Stored items:
• • • •
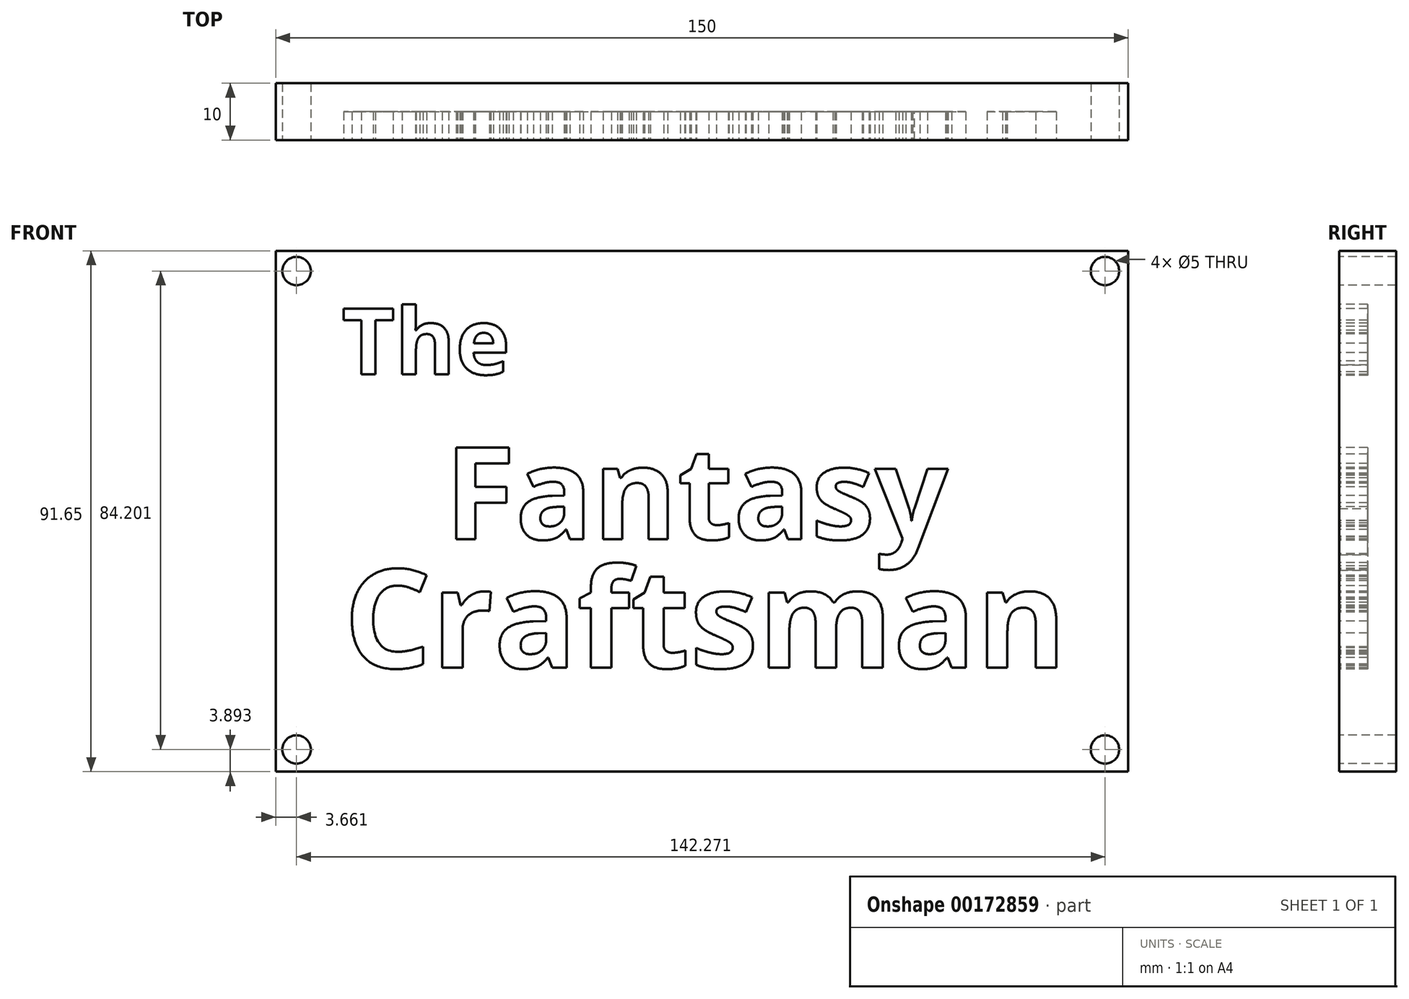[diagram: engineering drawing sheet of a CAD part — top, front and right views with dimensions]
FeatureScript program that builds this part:
annotation { "Feature Type Name" : "Feature", "Feature Type Description" : "" }
export const myFeature = defineFeature(function(context is Context, id is Id, definition is map)
    precondition{}
    {
        {
            var Q0;
            Q0=qCreatedBy(makeId("Front.planeOp"),FACE);
            var sketch = newSketch(context, id + "F0", { "sketchPlane" : qUnion([Q0])});
            skLineSegment(sketch, "E0.bottom", {"start": v(-73.96, 55.96) * mm, "end": v(76.04, 55.96) * mm});
            skLineSegment(sketch, "E0.top", {"start": v(-73.96, -35.7) * mm, "end": v(76.04, -35.7) * mm});
            skLineSegment(sketch, "E0.left", {"start": v(-73.96, 55.96) * mm, "end": v(-73.96, -35.7) * mm});
            skLineSegment(sketch, "E0.right", {"start": v(76.04, 55.96) * mm, "end": v(76.04, -35.7) * mm});
            skSolve(sketch);
        }
        {
            var Q0;
            Q0=makeQuery(id+"F0.imprint","IMPRINT",FACE,{"disambiguationData":[TD([[makeQuery(id+"F0.imprint","IMPRINT",EDGE,{"derivedFrom":sQuery(id+"F0.wireOp",EDGE,"E0.bottom")}),-1.0]])]});
            extrude(context, id + "F1", {"entities" : qUnion([Q0]), "depth" : 10 * mm});
        }
        {
            var Q0;
            Q0=makeQuery(id+"F1.opExtrude","CAP_FACE",FACE,{"disambiguationData":[OSD([sQuery(id+"F0.wireOp",EDGE,"E0.bottom"),sQuery(id+"F0.wireOp",EDGE,"E0.top"),sQuery(id+"F0.wireOp",EDGE,"E0.left"),sQuery(id+"F0.wireOp",EDGE,"E0.right")])],"isStart":false});
            var sketch = newSketch(context, id + "F2", { "sketchPlane" : qUnion([Q0])});
            skText(sketch, "E1", { "text": "The", "fontName": "OpenSans-Bold.ttf"});
            const initialGuessF2  = {"E1": [-0.06236, 0.03423, 1, 0, 0.01168]};
            skSetInitialGuess(sketch, initialGuessF2);
            skSolve(sketch);
        }
        {
            var Q0;
            Q0=makeQuery(id+"F2.imprint","IMPRINT",FACE,{"disambiguationData":[TD([[makeQuery(id+"F2.imprint","IMPRINT",EDGE,{"derivedFrom":sQuery(id+"F2.wireOp",EDGE,"E1.sketch_text.stroke-0")}),1.0]])]});
            var sketch = newSketch(context, id + "F3", { "sketchPlane" : qUnion([Q0])});
            skText(sketch, "E2", { "text": "Fantasy", "fontName": "OpenSans-Bold.ttf"});
            const initialGuessF3  = {"E2": [-0.04422, 0.00522, 1, 0, 0.01629]};
            skSetInitialGuess(sketch, initialGuessF3);
            skSolve(sketch);
        }
        {
            var Q0;
            Q0=makeQuery(id+"F2.imprint","IMPRINT",FACE,{"disambiguationData":[TD([[makeQuery(id+"F2.imprint","IMPRINT",EDGE,{"derivedFrom":sQuery(id+"F2.wireOp",EDGE,"E1.sketch_text.stroke-0")}),1.0]])]});
            var sketch = newSketch(context, id + "F4", { "sketchPlane" : qUnion([Q0])});
            skText(sketch, "E3", { "text": "Craftsman", "fontName": "OpenSans-Bold.ttf"});
            const initialGuessF4  = {"E3": [-0.06198, -0.01742, 1, 0, 0.01742]};
            skSetInitialGuess(sketch, initialGuessF4);
            skSolve(sketch);
        }
        {
            var Q0;
            Q0=makeQuery(id+"F2.imprint","IMPRINT",FACE,{"disambiguationData":[TD([[makeQuery(id+"F2.imprint","IMPRINT",EDGE,{"derivedFrom":sQuery(id+"F2.wireOp",EDGE,"E1.sketch_text.stroke-0")}),1.0]])]});
            var sketch = newSketch(context, id + "F5", { "sketchPlane" : qUnion([Q0])});
            skPoint(sketch, "E4", {"position": v(-70.3, 52.4) * mm});
            skPoint(sketch, "E5", {"position": v(-70.3, -31.8) * mm});
            skPoint(sketch, "E6", {"position": v(71.97, -31.8) * mm});
            skPoint(sketch, "E7", {"position": v(71.97, 52.4) * mm});
            skSolve(sketch);
        }
        {
            var Q0;
            Q0=sQuery(id+"F5.wireOp",VERTEX,"E4");
            var Q1;
            Q1=sQuery(id+"F5.wireOp",VERTEX,"E5");
            var Q2;
            Q2=sQuery(id+"F5.wireOp",VERTEX,"E7");
            var Q3;
            Q3=sQuery(id+"F5.wireOp",VERTEX,"E6");
            var Q4;
            Q4=makeQuery(id+"F1.opExtrude","SWEPT_BODY",BODY,{"disambiguationData":[OSD([sQuery(id+"F0.wireOp",EDGE,"E0.bottom"),sQuery(id+"F0.wireOp",EDGE,"E0.top"),sQuery(id+"F0.wireOp",EDGE,"E0.left"),sQuery(id+"F0.wireOp",EDGE,"E0.right")])]});
            hole(context, id + "F6", {"style" : HoleStyle.SIMPLE, "endStyle" : HoleEndStyle.THROUGH, "holeDiameter" : 5 * mm, "locations" : qUnion([Q0, Q1, Q2, Q3]), "scope" : qUnion([Q4]), "isTappedThrough" : true});
        }
        {
            var Q0;
            Q0 = qSketchRegion(id + "F2", true);
            var Q1;
            Q1 = qSketchRegion(id + "F3", true);
            var Q2;
            Q2 = qSketchRegion(id + "F4", true);
            extrude(context, id + "F7", {"entities" : qUnion([Q0, Q1, Q2]), "operationType" : NewBodyOperationType.REMOVE, "oppositeDirection" : true, "depth" : 5 * mm});
        }
    });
• • • •
» Problem details:
Which lines in the material contain the string "entities"? Gather and copy every one of them in full, counting only matches with the same case.

» Answer in full:
            extrude(context, id + "F1", {"entities" : qUnion([Q0]), "depth" : 10 * mm});
            extrude(context, id + "F7", {"entities" : qUnion([Q0, Q1, Q2]), "operationType" : NewBodyOperationType.REMOVE, "oppositeDirection" : true, "depth" : 5 * mm});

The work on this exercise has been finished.